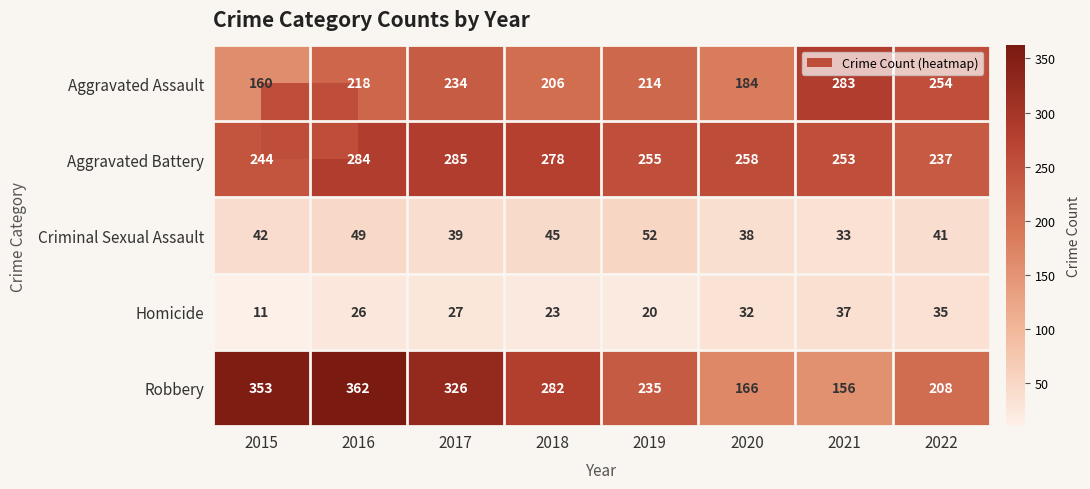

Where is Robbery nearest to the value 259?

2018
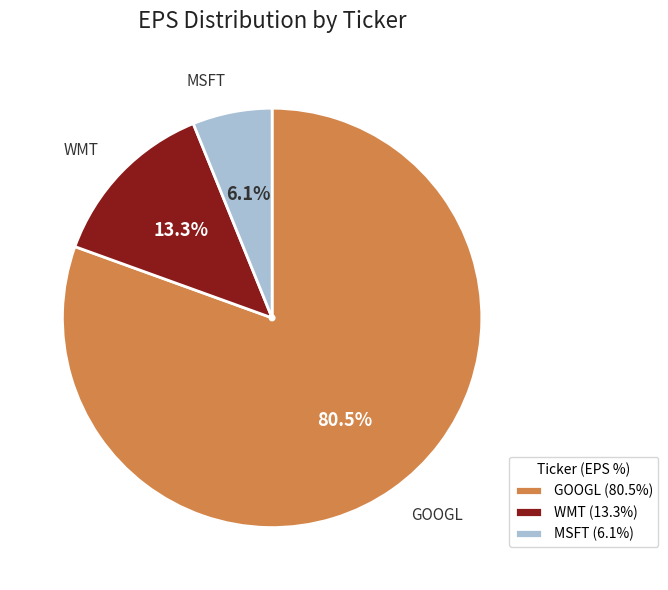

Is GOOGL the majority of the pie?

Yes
-*-*-
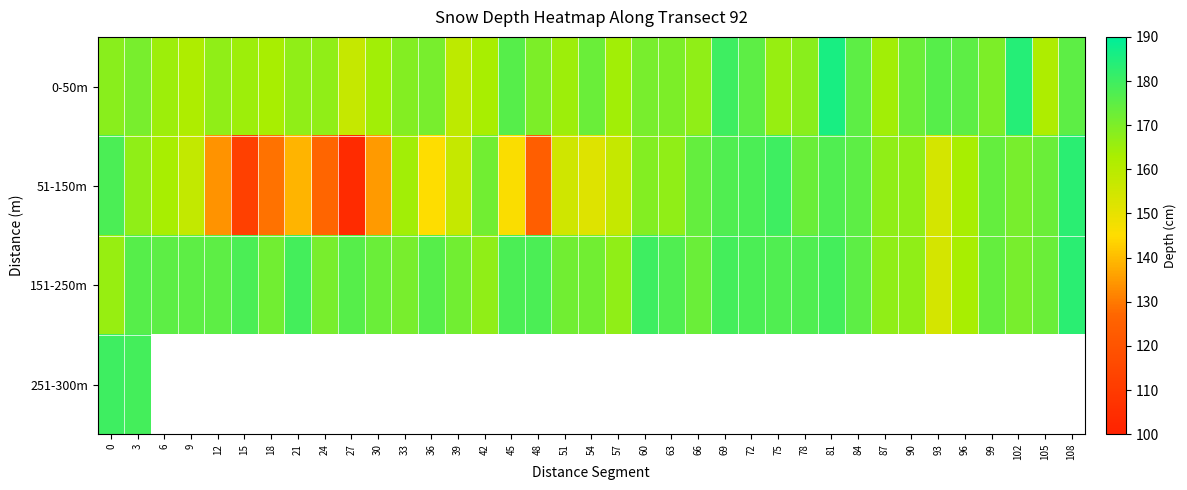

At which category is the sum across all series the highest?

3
-*-*-
Which lines in the data above contain the string "series"? Pick out each one and copy it in full.

At which category is the sum across all series the highest?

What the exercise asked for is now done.